Although candidates can be expected to present themselves in the most favourable light, being dishonest is a slippery slope. When you hire a candidate who lied during their interview, they will have to continue that lie for the remainder of their time with the company. No matter how insignificant or unrelated to the job, the constant dishonesty won’t help create the open and trusting relationship you aim for with your staff.

To help hiring managers spot dishonesty during the early interview stages, Jacquelyn Smith and Áine Cain at Business Insider, created a helpful list of 11 phrases to listen out for. We’ve picked our five favourites below.

1. Do you do background checks?

Unless you’re interviewing candidates for a position that requires them to work with vulnerable people or sensitive information, there is no reason for candidates to be even thinking about background checks. Simply asking about it is no guarantee that they have something to hide, but make sure you find out exactly why they wanted to know and proceed with caution.

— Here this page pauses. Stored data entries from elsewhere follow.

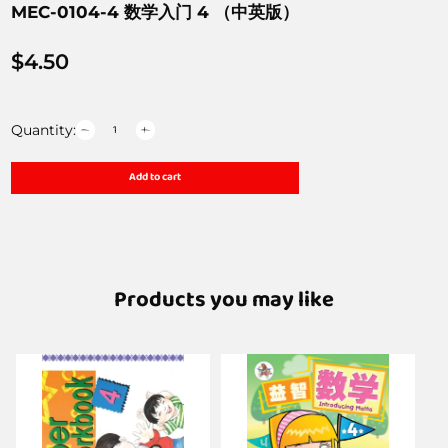
MEC-0104-4 数学入门 4 （中英版）
$
4.50
Quantity:
Add to cart
Products you may like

2. This is the one and only job I’m interested in

This is not true. Ever. Yes, this might be the job that most interests the candidate, out of the multiple ones that they’ve applied for. But it is not the only job on earth they want to do, and you are not the only hiring manager they’re interviewing with.

You want candidates to display an appropriate amount of enthusiasm for the job, but you also want them to remain honest. When they’re telling you this is the only job they want and they aren’t remotely interested in any other options, what else could they be exaggerating about?

3. What are grounds for termination?

If candidates wish to discuss company codes of conduct once you get to the contract signing stage of the hiring process, you can interpret that as a sign of diligence. When they broach the topic of termination during the first interview, that’s a red flag.

4. I was fired, but it wasn’t my fault

Finding out that a candidate was previously fired doesn’t need to be an insurmountable issue, depending on the situation. Having said that, if the first thing they tell you is that it wasn’t their fault, that’s not a good sign.

Situations can be complex and multiple factors may have influenced their former employer’s decision to fire them, but they should at least acknowledge their own conduct may have been one of those factors. If they don’t, they’re not only being dishonest; it also indicates a failure to take responsibility and learn from their mistakes.

5. I don’t have weaknesses

That’s a lie, plain and simple. Everyone has different qualities. Certain ones will help people thrive in their jobs, but others won’t be the best fit for a particular line of work. Those are weaknesses, and everyone has them.

A candidate telling you they don’t have any weaknesses could mean one of two things. Either they have a severe lack of self-knowledge, or they’re lying to your face.